Furthermore, the audit also revealed the ProjectDiscovery Cloud Platform as a valid and powerful compliance tool, highlighting the effectiveness of the platform in checking SOC 2 requirements. This includes addressing the Quarterly Vulnerability Scan control outlined in control line DCF-18.

ProjectDiscovery, Inc. was audited by Prescient Assurance

ProjectDiscovery Inc. underwent an audit by Prescient Assurance, a leader in security and compliance attestation for B2B SaaS companies worldwide. Prescient Assurance is a registered public accounting firm in the US and Canada, providing risk management and assurance services, including SOC 2, PCI, ISO, NIST, GDPR, CCPA, HIPAA, and CSA STAR. For more information about Prescient Assurance, you may reach out to them at [email protected].

The audit began in 2022 and concluded in September 2023, marking the date when we received the certification.
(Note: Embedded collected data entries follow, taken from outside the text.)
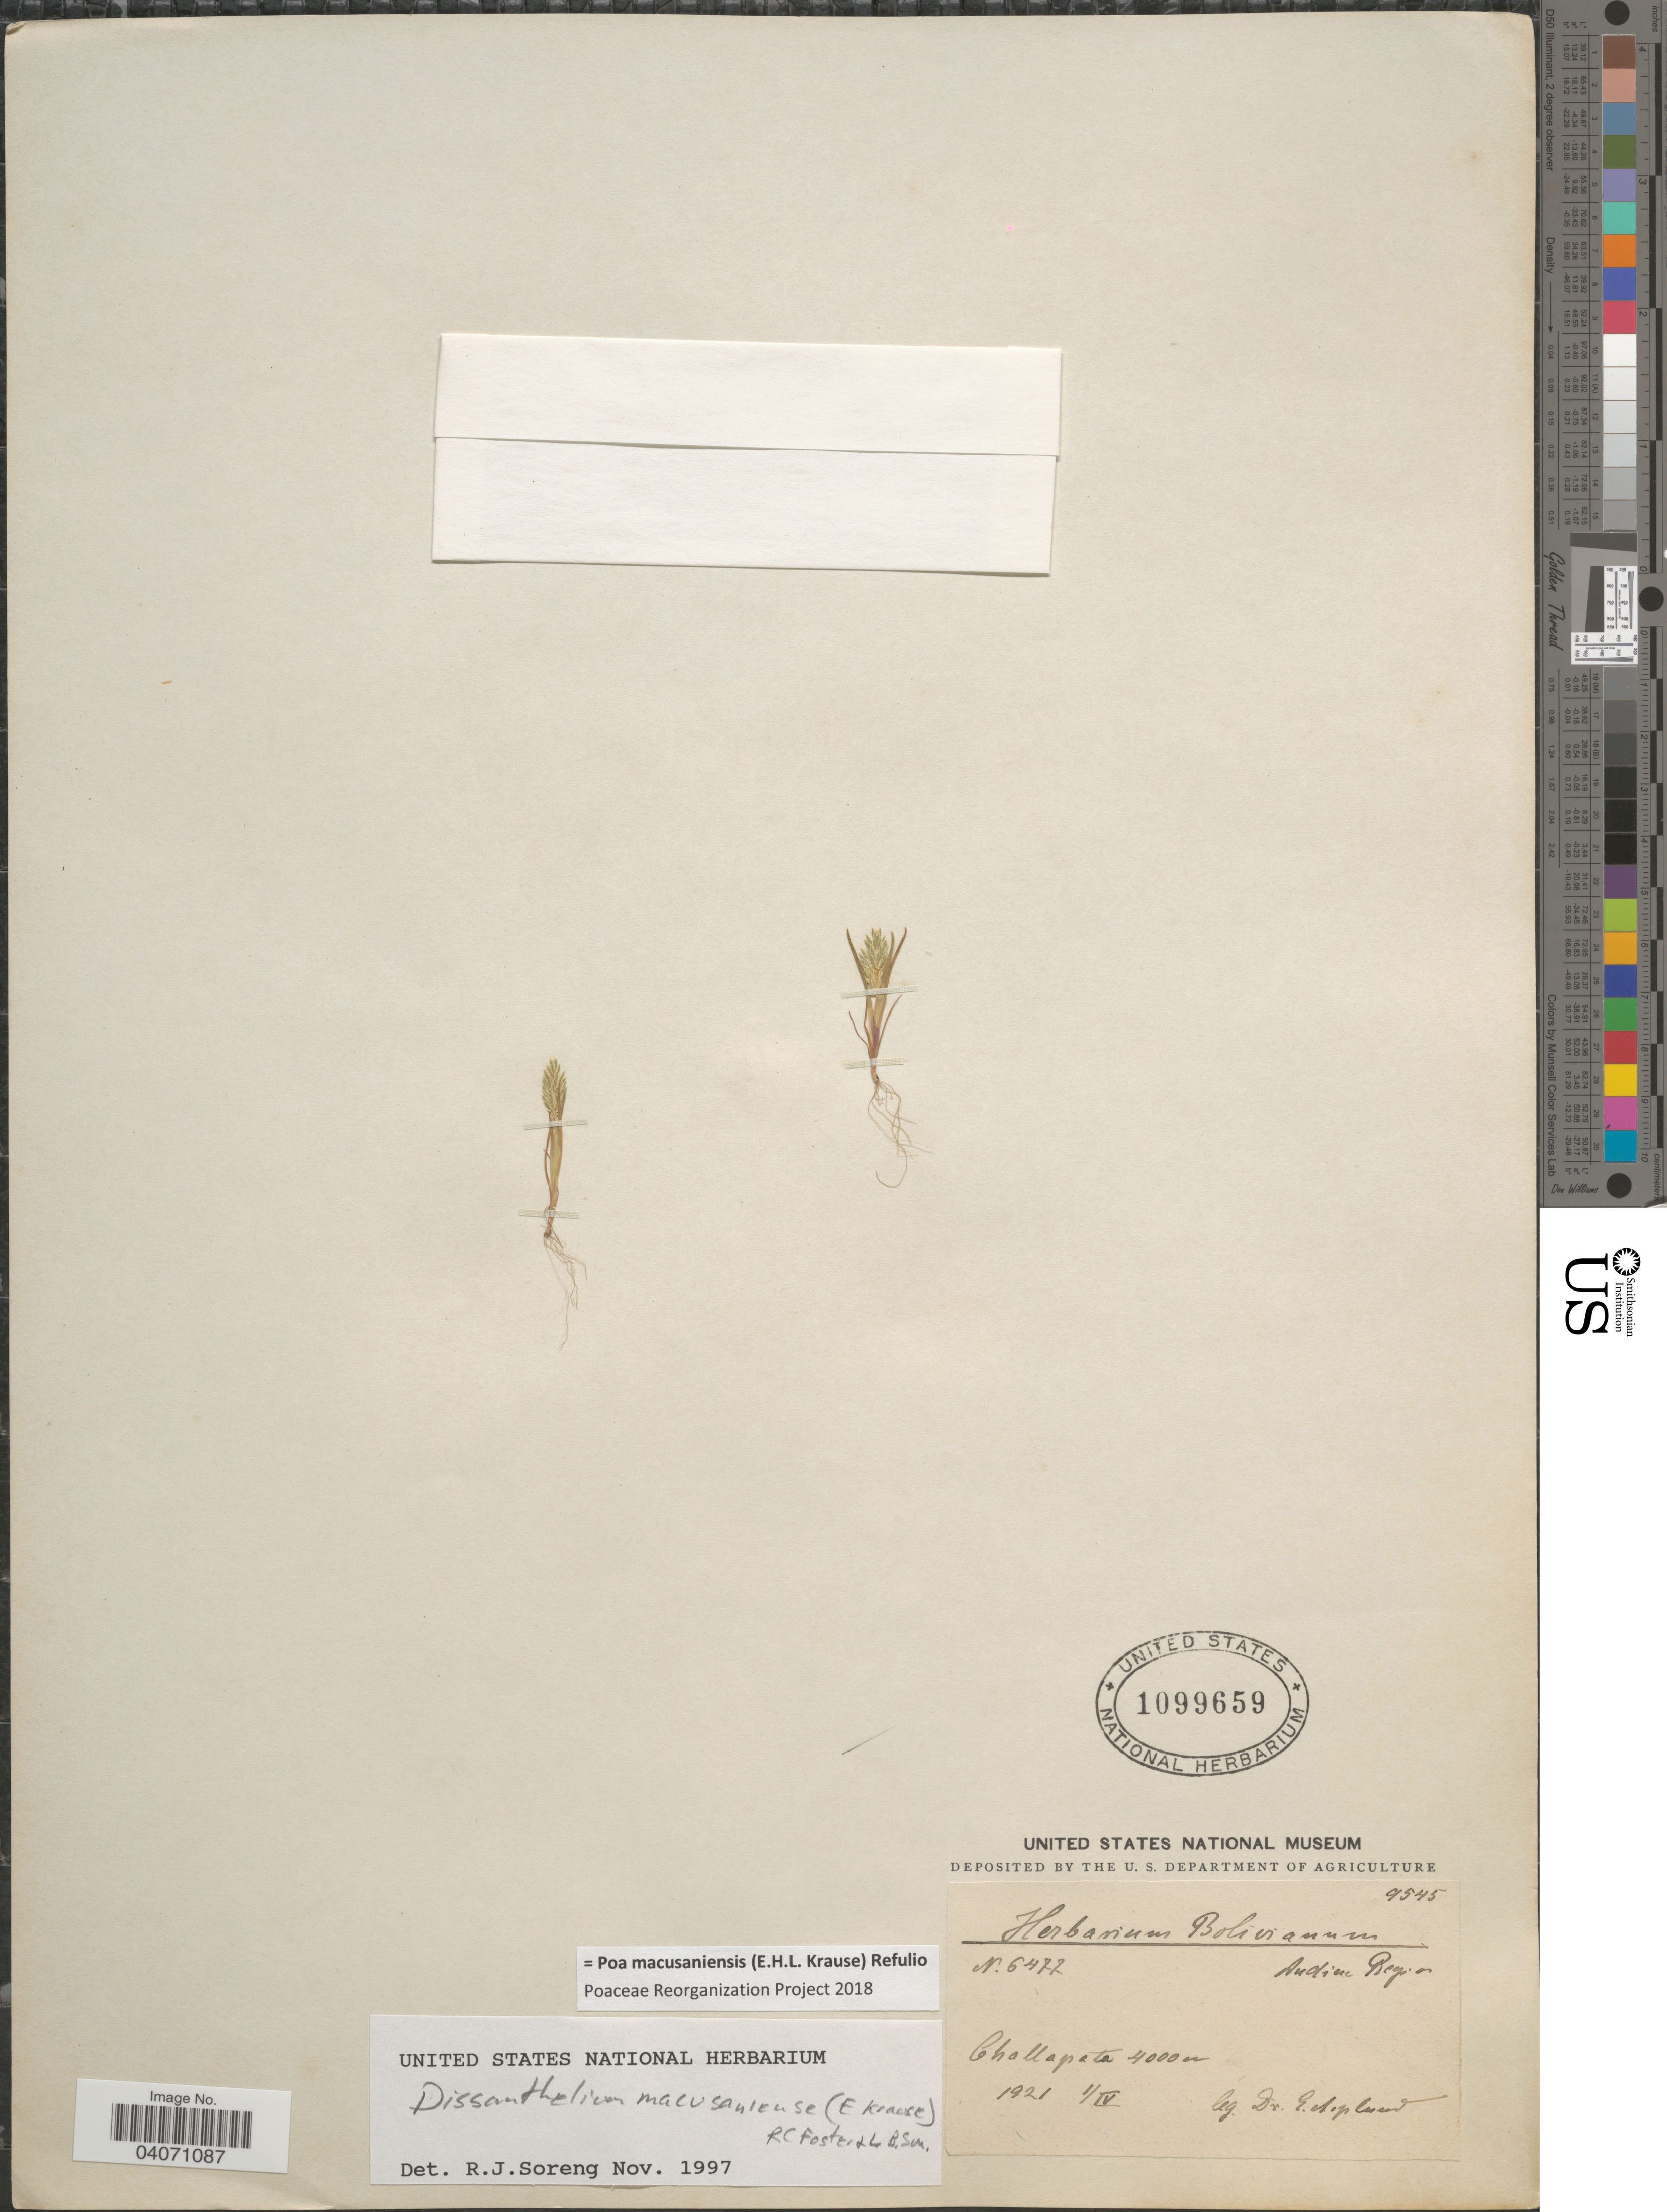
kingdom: Plantae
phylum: Tracheophyta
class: Liliopsida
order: Poales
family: Poaceae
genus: Poa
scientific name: Poa macusaniensis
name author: (E.H.L. Krause) Refulio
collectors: E. Asplund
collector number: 6477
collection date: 1921-04-01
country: Bolivia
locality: Andine Region. Challapata.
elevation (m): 4000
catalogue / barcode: US 1099659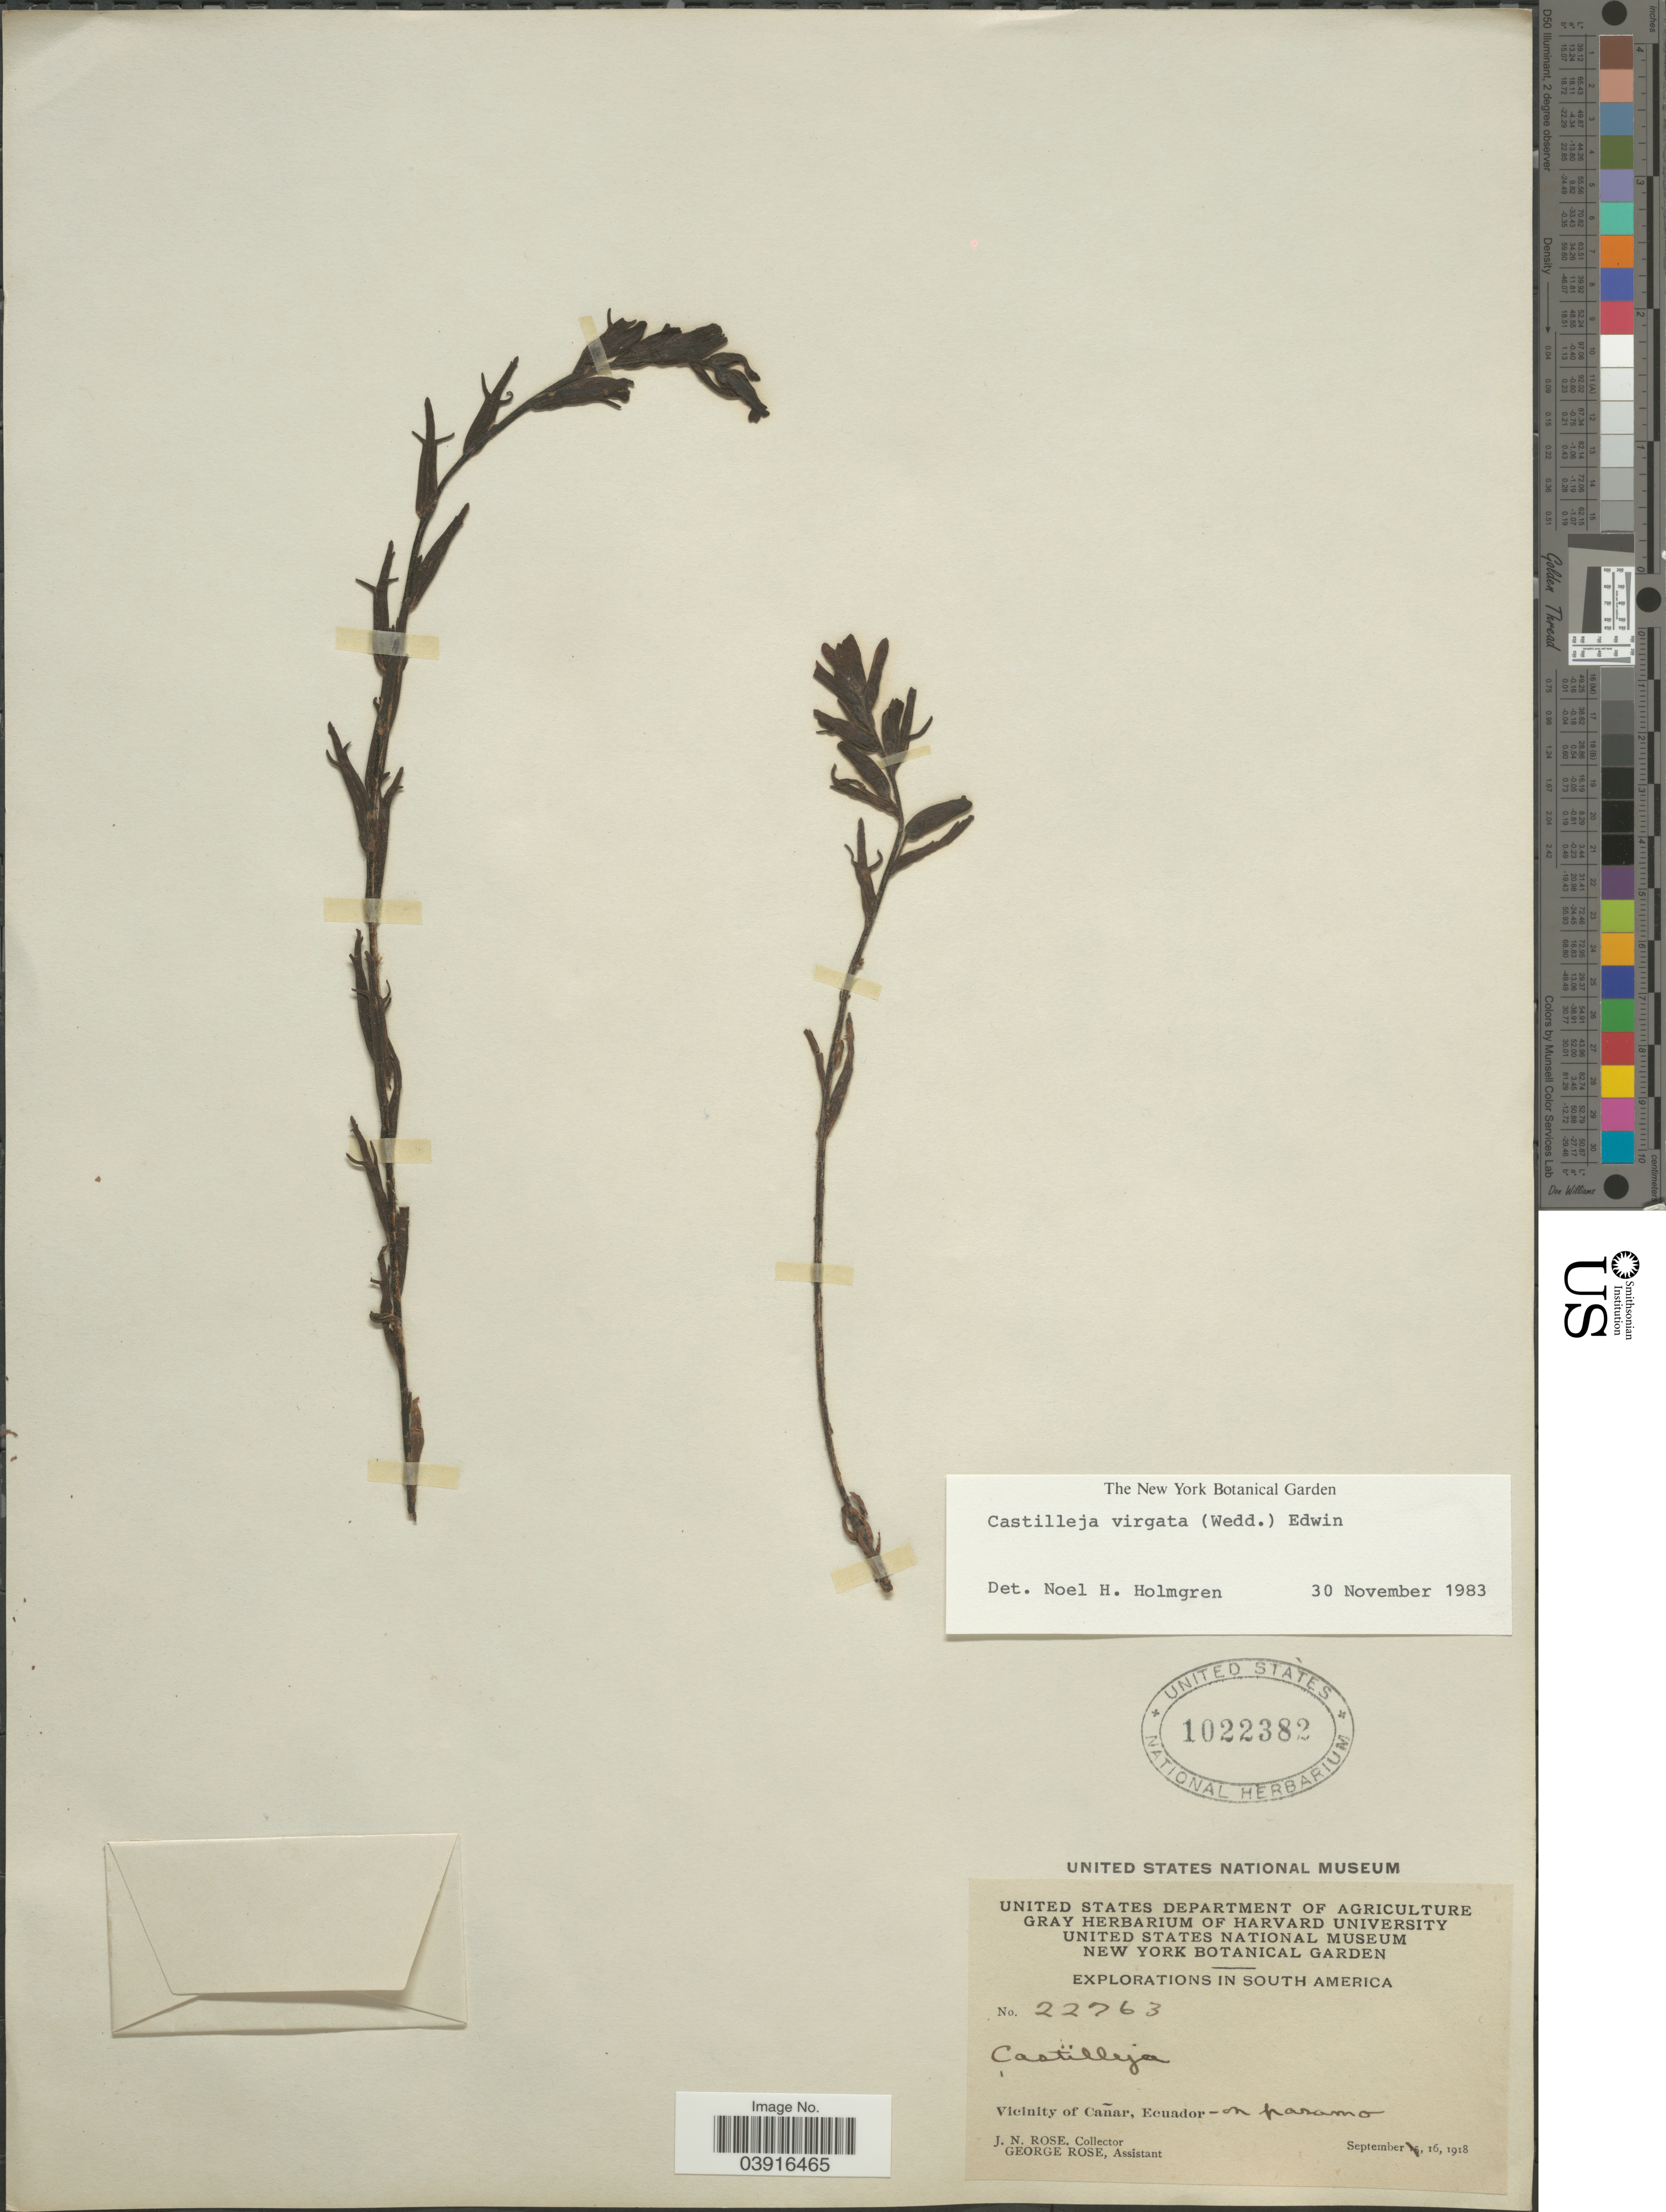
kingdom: Plantae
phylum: Tracheophyta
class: Magnoliopsida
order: Lamiales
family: Orobanchaceae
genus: Castilleja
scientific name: Castilleja virgata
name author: (Wedd.) Edwin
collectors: J. N. Rose & G. Rose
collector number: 22763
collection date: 1918-09-16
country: Ecuador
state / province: Cañar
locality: Vicinity of Cañar.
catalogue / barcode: US 1022382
The certification extends until 2024 and requires annual renewal.

Explore our Trust Center with SafeBase

Our Trust Center is powered by SafeBase, a platform designed to bootstrap the creation of a customer-facing portal tailored for cybersecurity and compliance teams. This platform facilitates the development of necessary interfaces and customer experiences, enabling us to efficiently highlight our cybersecurity and compliance status. It supports our team’s efforts to showcase our stance and communicate achieved controls in a timely manner.

To begin, visit our Trust Center and complete the access request form. Please note we retain the right to either approve or decline access requests to the shared repository on the Trust Center.

PDCP to pass Quarterly Security Scan check

A significant milestone in our journey was the successful completion of one of the controls using our own solution. The Quarterly Security Scan (DCF-18), a critical checkpoint outlined in the SOC 2 control list, was effectively navigated using ProjectDiscovery Cloud Platform. This not only speaks volumes about our product's efficacy but also reinforces our confidence in the solutions we offer.

Specifically, we provided the auditor with a document exported from the platform encompassing results and configuration settings set for executing weekly security scans on our exposed infrastructure. This document helped the auditor comprehend the scope, findings, and status of the issues we tackled after their discovery.

SOC 2 Certification as a measure of maturity

We express deep gratitude for the trust placed in us by our partners and our community. Our team is genuinely inspired by the values of trust and integrity, and we are engaged in safeguarding customer data and shielding our community from cyber threats.

With the achievement of SOC 2 Type 2 certification, our focus now turns to maintaining these high security standards and also firmly positions us to meet extended international standards.

As technology advances, we are thrilled to remain at the forefront of cybersecurity and are ready to provide a suite of services for cybersecurity specialists through the cloud and in the open-source fields.

We sincerely appreciate our partners’ and community’s enthusiasm and support as we embark on the next stage of our journey.